Отрывок текста:

::::::::::

Стивен Мур: «Распознавания» Уильяма Гэддиса: тогда и сейчас


956-страничный роман «Распознавания», magnum opus американского писателя Уильяма Гэддиса, вышедший в 1955 году стал если не издательским провалом, то как минимум не получил заслуженного внимания литературной критики и обычных читателей. А в 2005 году, спустя 50 лет после первой публикации романа, историк литературы Стивен Мур разбирается в причинах неудачи и показывает, какие настроения царили на литературной сцене США тех лет.


«Распознавания». Странное название, правда? В английском языке достаточно слова «распознавание» в единственном числе, но во множественном это редкость, особенно с использованием артикля the перед ним. Оно даже звучит не как идиома, а как дословный перевод иностранного слова (чем оно и является). Это первая потенциально отталкивающая вещь, которую заметил бы покупатель, рассматривающий новые поступления в книжном магазине 50 лет назад, и возможно единственная вещь, которой было бы достаточно для игнорирования книги покупателями. Так сложилось, что есть совсем немного людей, которых завораживает то редкое и необычное, до чего большинству нет дела. Если же любопытный покупатель задерживался у прилавка достаточно долго, чтобы успеть рассмотреть этот роман со странным названием, то у него появлялись и некие иные преграды для покупки, начиная с самой обложки. В отличие от большинства романов того времени, там не было изображений, иллюстрирующих сюжет книги, главных персонажей или ключевых сцен. Вместо них был большой блок из красных и золотых букв, чередующихся на белом фоне, разбитых на корректные, но смущающие слоги, из которых странное название книги выглядело ещё более странным:

THE RE-
COGNI-
TIONS

Указанное ниже — A NOVEL BY WILLIAM GADDIS — не значило ничего для типичного читателя книг. До этого романа Гэддис опубликовал только одно небольшое эссе, вместе с отрывком из «Распознаваний», в не очень известном литературном журнале, так что имя автора не давало никаких поводов для покупки книги. Если же невозмутимый покупатель брал книгу в руки и продолжал исследовать её, то следующей вещью, поражающей его или её, был вес — 2 фунта и 7 унций1Около 1,2 кг.. 956 страниц — длина трех или четырех стандартных романов. Опять же, некоторые из нас инстинктивно интересуются толстыми, длинными романами, но остальные не сильно стремятся инвестировать свое время в такие вещи. Так, исходя из этого, большой роман со странным названием, написанный неизвестным автором, пугал большинство покупателей.

::::::::::

Записанные сведения:
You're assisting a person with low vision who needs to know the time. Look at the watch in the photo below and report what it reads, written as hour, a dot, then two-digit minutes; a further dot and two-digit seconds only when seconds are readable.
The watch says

::::::::::

Цель задания:
Переведите на английский язык это предложение из отрывка о романе «Распознавания»: «956 страниц — длина трех или четырех стандартных романов».

Ожидаемый ответ:
956 pages is the length of three or four standard novels.